Fall Off-Season Events

For teams that have hosted Fall Off-Season Events or been involved with one, what were your experiences. Any difficulties? Did you find it easier to plan? Is it any different than planning and hosting a summer event? Do you have any suggestions on how to run a successful Fall event? All responses are appreciated.

I’ve helped with a fall offseason event for going on seven years.

  1. Timing: It’s tricky - you want to make it early enough in the year so teams can build off the experience, but late enough so that teams have had a chance to form and coordinate themselves. Our event is always the third Saturday in October - that makes it easy for teams to plan, and for our administrators to schedule.
  2. Location: Anecdotally, it is better to have the event in a single, large area that can house the field, spectators, and pits together.
  3. Parking: The venue should have ample parking for teams, spectators, media, load-in/load-out, field setup and teardown.
  4. Food: Several schools of thought on this one. If done properly, this will be your main moneymaker. Some events prepare their own food (parents bring in hot dogs, chili, bbq, popcorn, vending-sized quantities of chips, candies, drinks, etc.); some events “cater” (area businesses either donate or heavily discount their food for the event to resell out of a concession booth); last year we had food trucks provide lunch at our event while we had drinks and snacks.
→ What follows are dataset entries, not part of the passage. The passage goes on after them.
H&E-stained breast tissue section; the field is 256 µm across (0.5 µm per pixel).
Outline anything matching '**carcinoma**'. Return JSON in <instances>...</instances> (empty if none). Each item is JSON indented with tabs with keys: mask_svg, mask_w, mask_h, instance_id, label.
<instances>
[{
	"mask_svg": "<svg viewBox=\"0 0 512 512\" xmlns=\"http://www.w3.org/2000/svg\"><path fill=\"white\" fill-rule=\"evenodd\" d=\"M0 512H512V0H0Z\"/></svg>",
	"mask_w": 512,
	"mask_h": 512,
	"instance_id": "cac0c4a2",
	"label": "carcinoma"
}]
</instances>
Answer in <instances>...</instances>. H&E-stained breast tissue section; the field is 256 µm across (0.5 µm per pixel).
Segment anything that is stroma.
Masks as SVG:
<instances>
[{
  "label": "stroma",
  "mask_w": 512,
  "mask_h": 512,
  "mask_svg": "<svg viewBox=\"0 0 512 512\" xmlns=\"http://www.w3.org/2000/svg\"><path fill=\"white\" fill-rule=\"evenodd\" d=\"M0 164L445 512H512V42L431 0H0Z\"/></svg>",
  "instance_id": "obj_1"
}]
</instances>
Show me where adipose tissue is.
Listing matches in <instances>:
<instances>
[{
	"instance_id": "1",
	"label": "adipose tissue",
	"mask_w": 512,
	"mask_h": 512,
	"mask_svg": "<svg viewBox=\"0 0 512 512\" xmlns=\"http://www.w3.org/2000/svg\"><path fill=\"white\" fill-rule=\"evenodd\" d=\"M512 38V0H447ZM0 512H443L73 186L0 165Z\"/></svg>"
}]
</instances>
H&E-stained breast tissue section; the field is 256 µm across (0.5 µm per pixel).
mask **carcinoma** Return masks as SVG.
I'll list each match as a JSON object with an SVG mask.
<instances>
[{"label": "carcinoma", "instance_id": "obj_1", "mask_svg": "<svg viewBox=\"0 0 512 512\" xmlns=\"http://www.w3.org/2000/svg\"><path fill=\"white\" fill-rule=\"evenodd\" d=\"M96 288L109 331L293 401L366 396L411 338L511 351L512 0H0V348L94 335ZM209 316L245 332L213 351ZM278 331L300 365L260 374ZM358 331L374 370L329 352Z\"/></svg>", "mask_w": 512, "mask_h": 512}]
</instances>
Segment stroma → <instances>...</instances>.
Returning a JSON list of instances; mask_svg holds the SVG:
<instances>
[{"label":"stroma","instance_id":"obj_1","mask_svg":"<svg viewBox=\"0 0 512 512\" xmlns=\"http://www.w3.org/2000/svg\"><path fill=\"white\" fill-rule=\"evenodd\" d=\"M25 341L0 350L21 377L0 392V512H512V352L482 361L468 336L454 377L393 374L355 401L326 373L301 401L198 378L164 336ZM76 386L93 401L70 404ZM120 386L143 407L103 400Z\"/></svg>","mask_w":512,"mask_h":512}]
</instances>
No matter what way you do it, make sure there are options for any dietary requirements you may encounter.
  5. Volunteers: They need to feel welcomed, valued, and respected. Have a volunteer room stocked with snacks, drinks, COFFEE, and a place to relax a bit. Fall offseason events are great for creating a new volunteer base for your community, and retaining existing volunteers. Make sure all people involved are well-trained and supported throughout the event.
  6. Teams: Find out what your teams’ strengths, weaknesses, and needs are. Play to their strengths, support their weaknesses, and provide for their needs if possible.
  7. Media: This is a great opportunity to showcase some really awesome accomplishments from area high school students and their mentors. These events have great local and regional appeal - make sure local media realizes that.
  8. Continuing Ed: Colleges and universities would be very interested in what amounts to a captive audience of the best and brightest of the community.
  9. Delegate: Area teams and people would love to help you and support your efforts; all you need do is ask.
  10. Setup: As you set up the field the night before, leave time for extensive testing. Run through matches with six robots to ensure connectivity etc. This will take more time than you expect, but it’s better to make sure everything is to spec before the event actually begins.
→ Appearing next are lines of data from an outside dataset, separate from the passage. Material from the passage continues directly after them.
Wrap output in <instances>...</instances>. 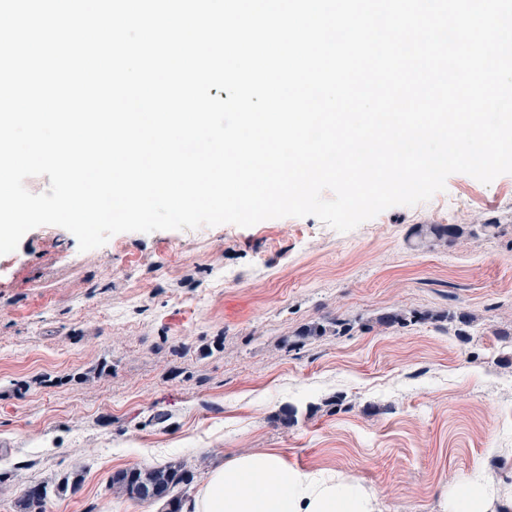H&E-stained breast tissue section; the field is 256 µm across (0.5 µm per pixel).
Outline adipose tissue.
<instances>
[{
    "mask_svg": "<svg viewBox=\"0 0 512 512\" xmlns=\"http://www.w3.org/2000/svg\"><path fill=\"white\" fill-rule=\"evenodd\" d=\"M190 512H378L374 495L323 471L288 466L271 451L250 452L213 468Z\"/></svg>",
    "mask_w": 512,
    "mask_h": 512,
    "instance_id": "obj_1",
    "label": "adipose tissue"
}]
</instances>
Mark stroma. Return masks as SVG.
Listing matches in <instances>:
<instances>
[{
	"label": "stroma",
	"mask_w": 512,
	"mask_h": 512,
	"mask_svg": "<svg viewBox=\"0 0 512 512\" xmlns=\"http://www.w3.org/2000/svg\"><path fill=\"white\" fill-rule=\"evenodd\" d=\"M434 224L461 233L438 239ZM394 310L421 319L378 323ZM459 311L474 317L464 337L446 318ZM335 319L347 335L286 348ZM510 355L512 174H453L345 233L286 217L82 252L40 226L0 255V512L34 483L52 490L46 512H143L113 472L179 460L203 481L265 450L351 478L379 512H456L478 468V512H512Z\"/></svg>",
	"instance_id": "35a3bbf8"
}]
</instances>
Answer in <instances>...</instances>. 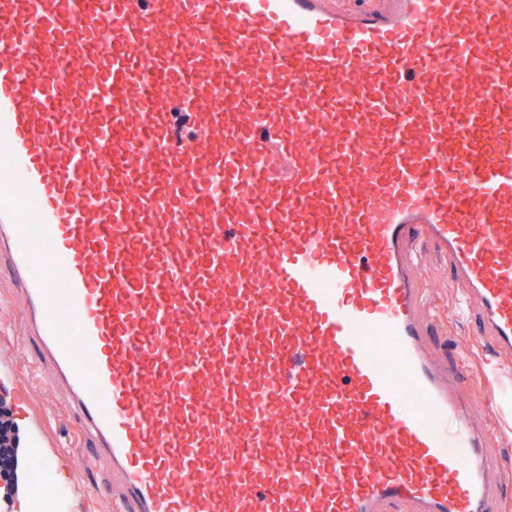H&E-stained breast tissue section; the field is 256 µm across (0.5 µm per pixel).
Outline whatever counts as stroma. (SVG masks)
Masks as SVG:
<instances>
[{
	"label": "stroma",
	"instance_id": "1",
	"mask_svg": "<svg viewBox=\"0 0 512 512\" xmlns=\"http://www.w3.org/2000/svg\"><path fill=\"white\" fill-rule=\"evenodd\" d=\"M418 255L426 288L421 314L435 333L437 361L446 365L450 351L457 350L470 356L476 382L496 379L495 405L476 403L475 419L480 426L497 429L503 453L512 455V380L497 379L496 358L476 349L473 324L454 315L464 287L451 281L447 258L428 245L420 246ZM23 334L12 286L0 276V397L6 400L22 438L17 489L11 497L0 496V512H31L30 468L43 457L52 462L43 484L57 489V512H110L108 502L94 495L93 489L110 479L111 473L105 467L90 466V454L65 400L51 374L35 363L37 347H20Z\"/></svg>",
	"mask_w": 512,
	"mask_h": 512
}]
</instances>
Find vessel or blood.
Wrapping results in <instances>:
<instances>
[{
  "label": "vessel or blood",
  "instance_id": "obj_1",
  "mask_svg": "<svg viewBox=\"0 0 512 512\" xmlns=\"http://www.w3.org/2000/svg\"><path fill=\"white\" fill-rule=\"evenodd\" d=\"M512 370V0H0V261L113 512H501L412 246Z\"/></svg>",
  "mask_w": 512,
  "mask_h": 512
}]
</instances>
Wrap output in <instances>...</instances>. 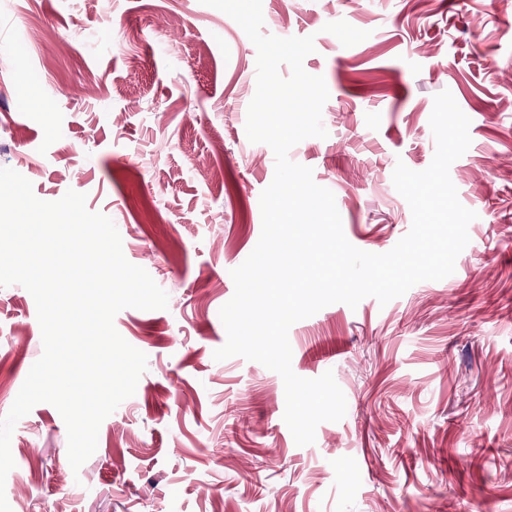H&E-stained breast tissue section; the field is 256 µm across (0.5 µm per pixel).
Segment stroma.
<instances>
[{"instance_id":"stroma-1","label":"stroma","mask_w":512,"mask_h":512,"mask_svg":"<svg viewBox=\"0 0 512 512\" xmlns=\"http://www.w3.org/2000/svg\"><path fill=\"white\" fill-rule=\"evenodd\" d=\"M262 7L264 34L315 38L303 66L325 80L327 135L289 157L333 193L347 240L382 254L409 232L393 172L431 164L447 90L470 120L449 170L469 243L444 279L290 327L293 371L332 373L346 399L297 445L281 376L213 357L275 173L246 134L255 45L201 0H0V167L44 201L85 194L169 297L116 314L147 369L79 470L52 404L19 420L11 512H512V0ZM42 353L32 295L0 287V416Z\"/></svg>"}]
</instances>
Please PM me if you have additional questions. I’m happy to help with my past experiences.

Off-seasons are critically important when we look forward to new regionals or further expansion of districts - we need people with some experience who are ready to step up into that key volunteer role, and we need to make sure those people are geographically spread out. Using the situation we have here in MN as an example… we had two LRI’s in the state this year, both located in the twin cities, and both handled an event here and in Duluth. Obviously, that’s not sustainable when we start to talk about adding a new regional or changing to districts. We look for these off-season events to help us train and bring in new volunteers who can fill those key roles. I know this fall there are some off-season events being planned several hours from the twin cities… I’ll likely be driving out to at least one of them with the intention of training someone who is actually local to that event… hopefully after a couple years running inspections at that event and inspecting at regionals, that person will be capable of stepping up as an LRI if we need them to.